Cirmi küçük, cürmü büyük olan dil ile işlenen günahlar, ibadetlerin sevabında eksilmeye sebep olur. Allah Resulü “Kim yalan konuşmayı ve yalan dolanla iş yapmayı terk etmezse, Allah’ın o kimsenin yeme içmeyi bırakmasına ihtiyacı yoktur.” (Buhari, Savm, 8) hatırlatması yaparak oruç tutan müminin yeme içme ve şehvetini disiplin altına aldığı gibi diğer organlarını ve özellikle de dilini disiplin altına alması gerektiğine işaret etmektedir. Bu disiplin, ramazan ayında oruç tutulan günlerle sınırlı kalmamalı, mümin sadece yalandan değil, boş ve faydasız konuşmalardan uzak durarak, kırıcı ve incitici bir üsluptan sakınarak yılın kalan zamanlarında da diliyle işleyeceği günahlardan sakınmaya devam etmelidir.
Sustuğumuz için başımızın derde girdiği durumlar azdır. Ancak pek çok defa konuştuklarımızın, iletişimin sözle değil daha çok klavyelerle sağlandığı günümüzde karşımızda olmayan insanları önünü sonunu düşünmeden eleştirip sonrasında da yazdıklarımızın pişmanlığını yaşarız. Sonradan durum değerlendirmesi yaptığımızda “Keşke konuşmayıp sessiz kalsaydım, keşke meramımı o şekilde ifade etmeseydim.” demekten çoğu zaman kendimizi alamayız.
“Söz gümüşse sükût altındır.”; “İki dinle bir söyle”; “Bıçak yarası geçer, dil yarası geçmez.” vb. atasözleri bizi konuşmaktan çok susmaya teşvik eder.

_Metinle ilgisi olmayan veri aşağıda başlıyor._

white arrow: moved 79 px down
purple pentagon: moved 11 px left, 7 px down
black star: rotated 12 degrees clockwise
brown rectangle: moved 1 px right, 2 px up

Mümin konuşması gereken zamanda konuşma, susması gereken zamanda susma şuuruna sahip olmalı, hak ve hakikati, birtakım menfaatlerden mahrum kalabilecek olsa da kınayanın kınamasına aldırmadan dile getirmeyi de önünü sonunu düşünmeden konuşmamayı, ağzına öfkeyle gelen sözleri söylememeyi bilmelidir.